When the Teamprise Plug-in tests an Eclipse resource path for a directory against a regular expression in the .tpignore file, it ensures the path always ends in a slash before the test is performed. This allows your regular expressions to be simpler when a directory is to be matched. Paths to resources that are files will never end in a slash.
All resource paths begin with a slash, and this is important to remember when writing your patterns.
The .tpignore file is a text file with a simple but powerful format. Each line is either a comment line or a pattern line. Each pattern line contains a single Java-style regular expression (see the Sun Java Tutorial Lesson: Regular Expressions). A newly discovered Eclipse resource path that matches any pattern in the .tpignore file is not added to the pending changes. Leading and trailing whitespace on each line is ignored when expressions are read from the .tpignore file.
The syntax of the .tpignore file represented in Backus-Naur Form:
<.tpignore> ::= { <line> }
<line> ::= <comment-line> | <pattern-line> <EOL>
<comment-line> ::= "#" <ignored-text>
<pattern-line> ::= <java-regular-expression>
Leading and trailing whitespace is ignored when parsing <line>s.
Here is an example .tpignore file. Each line is explained below.
# Lines that begin with #, like this one, are ignored.
.*/core
.*\.class
.*/[^/]+\.class
/some/path/README
/output/.*
/bin/
The first line is a comment and will be ignored. A .tpignore file may contain an arbitrary number of comment lines (including none).
The second line is a regular expression which will match any Eclipse resource path for a file that ends with the characters /core, including /core, /bin/core, and /some/long/path/core. The .* is regular expression syntax that means "match zero or more occurrances of any character." The rest of the line is literal characters to match. Resource /bin/core/main.c would not match because there are additional characters in the resource path after the literal part of the expression /core.
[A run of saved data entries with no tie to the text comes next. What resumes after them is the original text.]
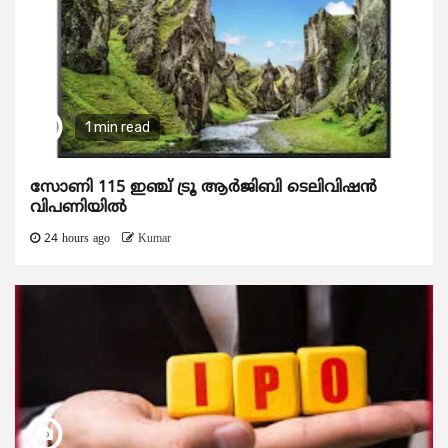
1 min read
സോണി 115 ഇഞ്ച് ട്രൂ ആർജിബി ടെലിവിഷൻ
വിപണിയിൽ
24 hours ago
Kumar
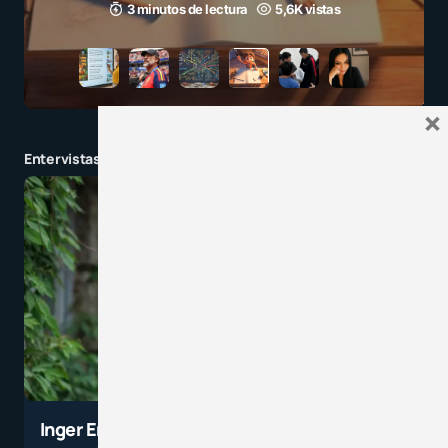
3 minutos de lectura
5,6K vistas
×
Entervistas y charlas en tendencia
Inger Enkvist: El nuevo desafío es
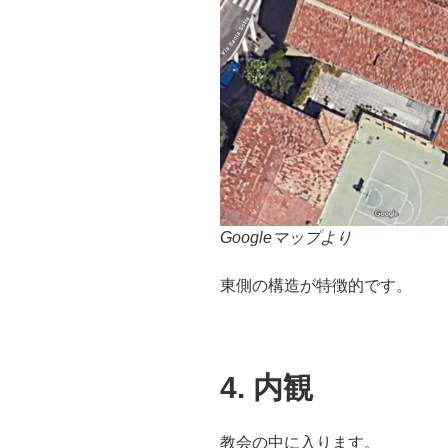
Googleマップより
東側の構造が特徴的です。
4. 内観
教会の中に入ります。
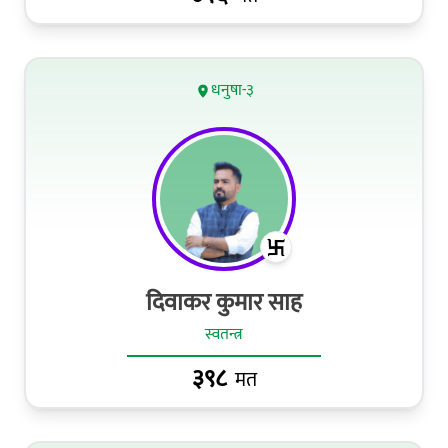
धनुषा-३
दिवाकर कुमार साह
स्वतन्त्र
३९८
मत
It will not match directories because all directories end with a slash.
The third line is a regular expression which will match any Eclipse resource path for a file that ends with the characters .class. The period in the extension must be escaped because period has a special meaning in Java's regular expression syntax (it matches any character). This expression would match files named /Program.class, /some/long/path/Program.class. It will not match directories because all directories end with a slash.
The fourth line is a regular expression which will match any Eclipse resource path for a file that ends with the characters .class and has at least one character before the period in the last path component. Like in the third line, the period in the extension must be escaped. The expression syntax [^/] means "match all characters in this group, and this group contains all characters except for slash." This lets the expression match /some/long/path/File.class but not /some/long/path/.class. It will not match directories because all directories end with a slash.
The fifth line is a regular expression that uses no special syntax at all, but is still evaluated as a regular expression. It simply matches any file named exactly "/some/path/README". It would not match the directory resource "/some/path/README/", because directory resource paths always end in a slash.
The sixth line is a regular expression that matches the directory resource "/output/" and any of its children, whether they are files or directories. It will not match a file "/output" because the pattern requires a trailing slash and file paths do not have them.
The seventh line is a regular expression that matches only the directory resource "/bin/" and not its children. It does not match a file at "/bin" because it specifies a trailing slash that is only present in directory paths.
To cause the Teamprise Plug-in to start automatically adding discovered resources to the pending changes, remove or make into a comment the line or lines in the .tpignore file that match the resources you want added.